Add a little more flour here and there if the dough is too soft to lift up or add a little more boiling water if the dough is too dry.
Add very little extra water or extra flour at a time.
There aren’t any absolute portions when you make dough.
The dough just has to be pliable but not too wet.
You can knead the dough when the dough is cool enough to touch.
Knead for at least 8 to 10 minutes.
Divide the dough into 4 equal portions by cutting with a knife.
Cover dough with a wet but not dripping cloth over a bowl and leave them in room temperature overnight. If the cloth dries up, wet and lightly squeeze excess water out of the cloth again and cover the bowl again.
To make roti prata:
Stretch out the dough as much as you can, fold lengthwise like an Accordian. Then turn them round and round like making a flat turban.
Then press to flatten and roll out more with a rolling pin.
To make the layers more distinct when folding or shaping into roti, you can put a little flour in between the folds.
That prevents the layers from being pressed together.
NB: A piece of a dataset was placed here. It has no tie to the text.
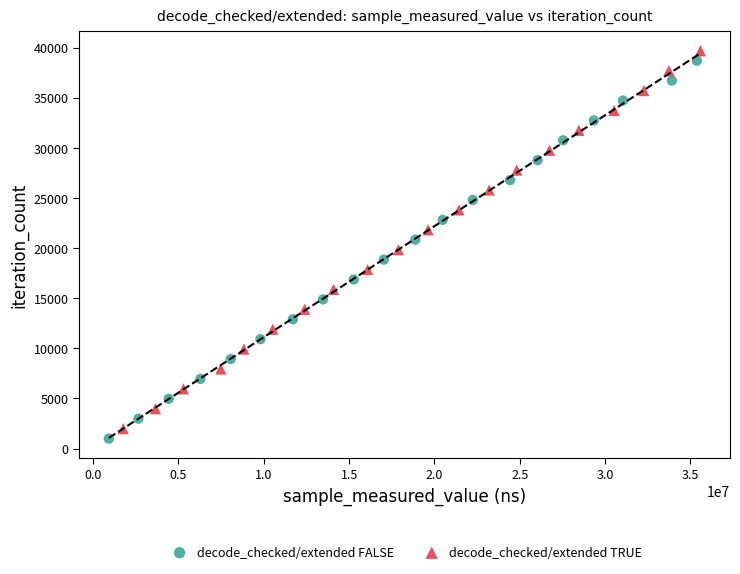

Which series reaches the minimum Y coordinate?

decode_checked/extended FALSE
The condensed milk makes the dough softer so it can be rolled out thinner. If you prefer thicker prata, don’t roll it out as much.
We rolled ours out thinly because they get thicker when you fry them and the layers are more noticeable when the prata is pan fried.
To make roti canai:
Stretch out the dough as much as you can, then fold the dough length wise into thirds then fold again into a square before flattening and rolling out more.
Pan fry the roti in a non-stick frying pan with 2 tablespoons of oil. Add a beaten egg to each roti if you like yours with egg on it.